In a standout moment of the season, Blake Ritson gives a remarkably nuanced and intense performance as both sides of Riario. He switches effortlessly between the two drastically different personas. It’s like night and day. One minute, Riario is sitting there, quiet, refined, soft-spoken, with an air of sophistication, even as he’s handcuffed and chained to a column in Leo’s studio. The next minute, the Monster of Italy takes over, and he’s a loud, crazy, raving lunatic who gloatingly describes how he killed his victims in disturbing detail.
Blake Ritson makes this killer alter ego believable, and when the dialogue requires him to be a madman, he excels at it. Ritson perfectly changes his tone of voice, speech patterns, and delivery to portray the Monster of Italy. His acting is never over-the-top. Ritson’s amazing timing and the way he delivers his lines are highlights of the episode. Ritson even brings some dark humor to his performance. The camera work captures this incredible performance, always having the Monster of Italy off-center, at tilted and odd angles.
The Monster of Italy isn’t the only madman this episode. Lupo is another murderous monster. He’s been driven mad by the missing page from the Book of Leaves that he stole out of the Vatican’s secret archives. This episode marks Nick Dunning’s final performance of the series, since Lupo gets thwarted by Lucrezia and killed by his vicious hunting dog. Lucrezia, played by Laura Haddock, is no damsel in distress. She devises a way to escape the underground dungeon, and she rescues the newest cast member, Sophia, played by Sabrina Bartlett.

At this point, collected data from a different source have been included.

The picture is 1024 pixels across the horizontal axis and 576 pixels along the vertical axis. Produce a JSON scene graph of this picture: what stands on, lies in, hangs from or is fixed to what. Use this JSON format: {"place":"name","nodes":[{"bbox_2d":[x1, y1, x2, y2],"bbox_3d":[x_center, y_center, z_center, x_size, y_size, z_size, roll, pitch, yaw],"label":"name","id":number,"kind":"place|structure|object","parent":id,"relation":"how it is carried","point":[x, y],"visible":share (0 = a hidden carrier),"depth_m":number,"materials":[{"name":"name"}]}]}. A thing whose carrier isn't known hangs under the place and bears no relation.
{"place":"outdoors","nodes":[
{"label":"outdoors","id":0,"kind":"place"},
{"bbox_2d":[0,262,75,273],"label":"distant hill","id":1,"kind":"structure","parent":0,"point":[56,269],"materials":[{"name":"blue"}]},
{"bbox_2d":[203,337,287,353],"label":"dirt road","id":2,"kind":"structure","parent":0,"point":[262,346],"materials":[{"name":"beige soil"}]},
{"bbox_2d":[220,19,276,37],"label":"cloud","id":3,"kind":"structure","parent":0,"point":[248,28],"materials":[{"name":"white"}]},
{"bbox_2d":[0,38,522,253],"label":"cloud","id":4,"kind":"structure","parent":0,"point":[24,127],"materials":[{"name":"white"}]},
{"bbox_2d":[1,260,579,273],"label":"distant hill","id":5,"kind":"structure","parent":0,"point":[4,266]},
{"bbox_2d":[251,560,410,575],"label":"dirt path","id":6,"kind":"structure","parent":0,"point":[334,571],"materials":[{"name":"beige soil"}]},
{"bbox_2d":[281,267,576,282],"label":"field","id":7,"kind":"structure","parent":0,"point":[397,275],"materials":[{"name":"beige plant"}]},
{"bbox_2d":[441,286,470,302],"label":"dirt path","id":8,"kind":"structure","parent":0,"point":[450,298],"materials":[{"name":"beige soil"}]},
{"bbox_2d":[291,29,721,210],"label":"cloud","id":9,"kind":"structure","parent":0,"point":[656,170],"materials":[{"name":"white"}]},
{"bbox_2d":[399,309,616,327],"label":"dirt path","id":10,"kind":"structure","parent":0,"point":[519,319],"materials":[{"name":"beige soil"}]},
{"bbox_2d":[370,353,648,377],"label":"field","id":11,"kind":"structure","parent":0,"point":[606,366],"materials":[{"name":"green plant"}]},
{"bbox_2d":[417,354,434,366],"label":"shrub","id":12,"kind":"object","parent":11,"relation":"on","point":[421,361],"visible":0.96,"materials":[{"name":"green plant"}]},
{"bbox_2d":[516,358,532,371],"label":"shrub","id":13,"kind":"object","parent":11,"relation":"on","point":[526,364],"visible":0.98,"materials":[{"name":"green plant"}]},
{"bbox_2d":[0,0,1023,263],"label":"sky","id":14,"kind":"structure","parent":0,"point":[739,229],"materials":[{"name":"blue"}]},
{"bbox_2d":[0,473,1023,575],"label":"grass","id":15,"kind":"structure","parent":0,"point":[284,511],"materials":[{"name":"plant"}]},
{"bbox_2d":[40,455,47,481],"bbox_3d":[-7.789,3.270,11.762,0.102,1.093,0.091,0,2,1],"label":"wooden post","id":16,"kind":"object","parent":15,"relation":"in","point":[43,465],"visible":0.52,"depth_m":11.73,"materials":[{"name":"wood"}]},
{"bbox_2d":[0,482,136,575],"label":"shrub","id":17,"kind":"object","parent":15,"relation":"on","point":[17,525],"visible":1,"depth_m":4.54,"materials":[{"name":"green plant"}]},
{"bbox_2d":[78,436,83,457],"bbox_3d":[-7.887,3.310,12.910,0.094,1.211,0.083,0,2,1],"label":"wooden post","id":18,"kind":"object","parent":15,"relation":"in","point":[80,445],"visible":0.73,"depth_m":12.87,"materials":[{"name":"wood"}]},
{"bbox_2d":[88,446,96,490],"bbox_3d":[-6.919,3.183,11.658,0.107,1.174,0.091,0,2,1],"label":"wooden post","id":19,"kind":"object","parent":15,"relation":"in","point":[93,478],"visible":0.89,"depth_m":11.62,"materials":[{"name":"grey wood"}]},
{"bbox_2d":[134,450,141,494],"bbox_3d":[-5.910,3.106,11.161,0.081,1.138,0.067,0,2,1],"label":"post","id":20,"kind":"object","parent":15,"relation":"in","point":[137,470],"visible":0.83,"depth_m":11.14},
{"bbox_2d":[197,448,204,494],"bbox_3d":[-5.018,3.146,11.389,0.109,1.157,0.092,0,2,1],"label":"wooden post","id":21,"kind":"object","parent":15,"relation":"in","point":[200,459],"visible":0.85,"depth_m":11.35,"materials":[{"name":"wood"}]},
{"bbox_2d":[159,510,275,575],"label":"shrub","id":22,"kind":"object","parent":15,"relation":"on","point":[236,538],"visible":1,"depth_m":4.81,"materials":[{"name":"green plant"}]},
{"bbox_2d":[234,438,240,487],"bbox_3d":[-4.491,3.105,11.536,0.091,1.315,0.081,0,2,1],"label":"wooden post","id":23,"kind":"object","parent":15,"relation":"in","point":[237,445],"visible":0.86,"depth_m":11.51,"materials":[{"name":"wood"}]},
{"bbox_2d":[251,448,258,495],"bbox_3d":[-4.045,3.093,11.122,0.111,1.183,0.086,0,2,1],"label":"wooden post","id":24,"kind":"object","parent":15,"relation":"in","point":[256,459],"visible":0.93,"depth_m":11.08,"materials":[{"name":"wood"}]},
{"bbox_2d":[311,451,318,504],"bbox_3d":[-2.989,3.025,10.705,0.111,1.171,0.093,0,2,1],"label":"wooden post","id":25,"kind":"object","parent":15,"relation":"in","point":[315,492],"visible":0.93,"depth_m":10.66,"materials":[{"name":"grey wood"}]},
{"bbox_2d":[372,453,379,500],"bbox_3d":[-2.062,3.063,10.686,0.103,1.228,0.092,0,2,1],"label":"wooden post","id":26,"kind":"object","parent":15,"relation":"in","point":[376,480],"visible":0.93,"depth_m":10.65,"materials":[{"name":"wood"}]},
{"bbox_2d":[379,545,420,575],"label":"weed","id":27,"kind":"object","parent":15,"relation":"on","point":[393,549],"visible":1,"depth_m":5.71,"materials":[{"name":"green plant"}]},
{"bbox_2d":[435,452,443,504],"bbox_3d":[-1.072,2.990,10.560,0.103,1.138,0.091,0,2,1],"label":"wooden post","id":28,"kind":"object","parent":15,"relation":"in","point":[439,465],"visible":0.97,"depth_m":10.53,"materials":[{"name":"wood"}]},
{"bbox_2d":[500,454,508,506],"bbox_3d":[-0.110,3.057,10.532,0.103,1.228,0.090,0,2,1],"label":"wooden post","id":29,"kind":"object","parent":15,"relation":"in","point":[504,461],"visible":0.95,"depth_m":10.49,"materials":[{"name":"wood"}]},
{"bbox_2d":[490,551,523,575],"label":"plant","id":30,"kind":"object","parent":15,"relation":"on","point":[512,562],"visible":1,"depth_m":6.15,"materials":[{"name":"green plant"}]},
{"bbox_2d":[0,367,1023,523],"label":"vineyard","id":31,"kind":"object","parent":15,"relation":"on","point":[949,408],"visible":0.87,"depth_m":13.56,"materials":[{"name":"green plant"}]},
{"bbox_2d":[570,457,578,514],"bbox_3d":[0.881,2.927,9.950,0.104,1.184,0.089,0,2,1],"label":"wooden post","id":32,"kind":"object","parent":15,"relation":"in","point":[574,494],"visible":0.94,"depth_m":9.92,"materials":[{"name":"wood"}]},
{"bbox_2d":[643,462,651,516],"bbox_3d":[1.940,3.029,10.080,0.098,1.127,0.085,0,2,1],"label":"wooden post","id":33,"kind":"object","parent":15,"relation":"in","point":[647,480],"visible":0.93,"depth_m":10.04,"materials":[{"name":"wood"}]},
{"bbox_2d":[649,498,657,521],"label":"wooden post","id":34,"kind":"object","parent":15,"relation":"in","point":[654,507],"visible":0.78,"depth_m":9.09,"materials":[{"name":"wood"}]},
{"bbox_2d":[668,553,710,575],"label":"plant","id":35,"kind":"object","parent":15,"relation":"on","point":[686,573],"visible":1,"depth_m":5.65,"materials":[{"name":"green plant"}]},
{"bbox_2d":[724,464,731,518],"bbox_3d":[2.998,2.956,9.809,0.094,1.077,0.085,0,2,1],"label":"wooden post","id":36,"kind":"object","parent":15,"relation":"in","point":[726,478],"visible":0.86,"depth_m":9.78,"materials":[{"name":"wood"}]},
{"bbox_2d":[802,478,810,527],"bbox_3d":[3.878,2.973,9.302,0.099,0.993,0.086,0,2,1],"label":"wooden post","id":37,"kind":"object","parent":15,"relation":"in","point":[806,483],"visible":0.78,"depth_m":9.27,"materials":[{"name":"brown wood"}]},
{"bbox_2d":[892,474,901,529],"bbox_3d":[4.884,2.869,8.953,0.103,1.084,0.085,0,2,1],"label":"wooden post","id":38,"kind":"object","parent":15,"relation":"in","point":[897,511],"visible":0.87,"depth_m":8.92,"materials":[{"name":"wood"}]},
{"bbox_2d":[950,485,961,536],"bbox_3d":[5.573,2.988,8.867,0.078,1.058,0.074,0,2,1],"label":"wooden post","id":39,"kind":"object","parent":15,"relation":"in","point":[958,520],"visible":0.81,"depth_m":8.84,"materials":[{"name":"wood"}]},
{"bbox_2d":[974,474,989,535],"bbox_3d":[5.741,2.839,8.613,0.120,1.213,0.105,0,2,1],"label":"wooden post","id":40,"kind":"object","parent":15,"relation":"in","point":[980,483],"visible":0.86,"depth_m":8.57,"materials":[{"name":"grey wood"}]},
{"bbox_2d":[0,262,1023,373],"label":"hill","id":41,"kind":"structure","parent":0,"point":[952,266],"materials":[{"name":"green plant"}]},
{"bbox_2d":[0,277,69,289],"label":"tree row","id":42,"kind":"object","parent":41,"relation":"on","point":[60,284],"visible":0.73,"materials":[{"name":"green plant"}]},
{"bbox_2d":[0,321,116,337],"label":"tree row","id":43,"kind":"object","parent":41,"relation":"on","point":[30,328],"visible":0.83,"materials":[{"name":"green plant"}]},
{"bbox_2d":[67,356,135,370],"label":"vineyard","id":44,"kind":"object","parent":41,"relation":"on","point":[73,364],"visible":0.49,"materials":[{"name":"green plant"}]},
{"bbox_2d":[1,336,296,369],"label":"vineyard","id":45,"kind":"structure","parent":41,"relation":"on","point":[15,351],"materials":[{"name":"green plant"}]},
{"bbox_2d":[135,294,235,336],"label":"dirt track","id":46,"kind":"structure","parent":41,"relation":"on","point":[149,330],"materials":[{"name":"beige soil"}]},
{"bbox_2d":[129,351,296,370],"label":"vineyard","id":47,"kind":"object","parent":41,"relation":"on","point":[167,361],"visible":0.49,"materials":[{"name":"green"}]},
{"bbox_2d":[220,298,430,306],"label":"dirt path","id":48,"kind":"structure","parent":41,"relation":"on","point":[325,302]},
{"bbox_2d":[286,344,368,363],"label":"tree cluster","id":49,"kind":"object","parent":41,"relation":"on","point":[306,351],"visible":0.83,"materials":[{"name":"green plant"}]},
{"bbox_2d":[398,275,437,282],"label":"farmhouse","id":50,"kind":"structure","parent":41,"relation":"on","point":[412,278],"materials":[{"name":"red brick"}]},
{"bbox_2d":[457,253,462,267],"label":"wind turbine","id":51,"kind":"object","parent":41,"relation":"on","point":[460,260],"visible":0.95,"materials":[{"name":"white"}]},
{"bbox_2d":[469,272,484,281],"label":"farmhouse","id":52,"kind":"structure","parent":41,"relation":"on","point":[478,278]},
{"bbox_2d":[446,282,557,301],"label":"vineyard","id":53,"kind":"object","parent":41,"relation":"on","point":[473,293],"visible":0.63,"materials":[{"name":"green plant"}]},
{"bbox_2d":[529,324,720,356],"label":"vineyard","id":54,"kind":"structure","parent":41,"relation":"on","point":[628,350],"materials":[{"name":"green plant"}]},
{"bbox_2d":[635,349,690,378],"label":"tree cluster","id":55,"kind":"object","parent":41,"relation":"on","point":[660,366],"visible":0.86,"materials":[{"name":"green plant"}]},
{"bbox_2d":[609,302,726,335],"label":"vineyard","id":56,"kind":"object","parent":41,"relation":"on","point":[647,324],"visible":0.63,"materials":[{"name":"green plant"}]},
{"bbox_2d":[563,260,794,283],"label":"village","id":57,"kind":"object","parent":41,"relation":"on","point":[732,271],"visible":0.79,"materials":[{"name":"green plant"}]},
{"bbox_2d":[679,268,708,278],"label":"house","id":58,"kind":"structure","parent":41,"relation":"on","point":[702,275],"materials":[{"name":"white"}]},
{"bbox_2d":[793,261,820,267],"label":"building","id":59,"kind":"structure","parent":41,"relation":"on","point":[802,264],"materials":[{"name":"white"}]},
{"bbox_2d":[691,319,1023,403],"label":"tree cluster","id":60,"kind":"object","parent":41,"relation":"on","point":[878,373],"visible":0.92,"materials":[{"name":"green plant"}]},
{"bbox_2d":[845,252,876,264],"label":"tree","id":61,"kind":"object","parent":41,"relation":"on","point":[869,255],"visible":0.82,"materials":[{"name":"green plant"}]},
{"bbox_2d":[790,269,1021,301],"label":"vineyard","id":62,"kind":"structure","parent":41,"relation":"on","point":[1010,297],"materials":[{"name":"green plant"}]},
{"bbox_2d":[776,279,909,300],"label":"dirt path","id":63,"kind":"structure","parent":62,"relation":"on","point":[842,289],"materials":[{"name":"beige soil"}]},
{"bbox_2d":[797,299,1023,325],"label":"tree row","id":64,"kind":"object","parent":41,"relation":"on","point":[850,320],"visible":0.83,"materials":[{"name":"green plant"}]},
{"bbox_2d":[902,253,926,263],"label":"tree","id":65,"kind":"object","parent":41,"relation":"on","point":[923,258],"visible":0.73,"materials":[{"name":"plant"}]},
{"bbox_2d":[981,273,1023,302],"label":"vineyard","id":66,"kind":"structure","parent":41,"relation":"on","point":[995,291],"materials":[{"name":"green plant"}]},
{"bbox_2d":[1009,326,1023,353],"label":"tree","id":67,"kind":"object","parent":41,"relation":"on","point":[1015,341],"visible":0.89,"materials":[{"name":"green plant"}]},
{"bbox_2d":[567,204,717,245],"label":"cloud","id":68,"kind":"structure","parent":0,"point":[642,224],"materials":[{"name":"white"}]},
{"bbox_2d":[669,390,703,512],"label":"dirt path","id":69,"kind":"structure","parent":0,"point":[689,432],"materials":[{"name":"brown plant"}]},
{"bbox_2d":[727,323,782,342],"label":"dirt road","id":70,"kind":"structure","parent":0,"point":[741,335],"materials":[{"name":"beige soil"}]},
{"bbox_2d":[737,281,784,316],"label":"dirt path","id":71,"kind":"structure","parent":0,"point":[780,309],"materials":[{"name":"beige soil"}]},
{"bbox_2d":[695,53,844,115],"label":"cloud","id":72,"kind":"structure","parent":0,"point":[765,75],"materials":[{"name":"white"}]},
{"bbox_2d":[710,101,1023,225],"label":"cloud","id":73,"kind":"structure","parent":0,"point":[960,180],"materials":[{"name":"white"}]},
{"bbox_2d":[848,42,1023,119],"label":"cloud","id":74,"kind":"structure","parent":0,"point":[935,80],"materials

Where this episode falls short is in the side stories that dealt with the crusade and the political life in Florence. They just aren’t interesting. These scenes felt like a rehashing of what’s already been discussed and established in previous episodes, and they came across as repetitive. In two different scenes, the Fake Pope and Laura were once again trying to convince Vanessa and Nico that Florence should join the crusade. If I was Vanessa, I’d be annoyed too if I kept getting pestered and told the same things over and over again from an overbearing rich woman and an intimidating creepy man wearing a giant ridiculous hat. Seriously, James Faulkner as the twin popes is one of the best casting decisions on this show. He’s great at playing a creepy, intimidating, and bloodthirsty character. The Fake Pope is a ruthless guy. Like father, like son, I guess. Maybe that’s where Riario gets his homicidal tendencies from.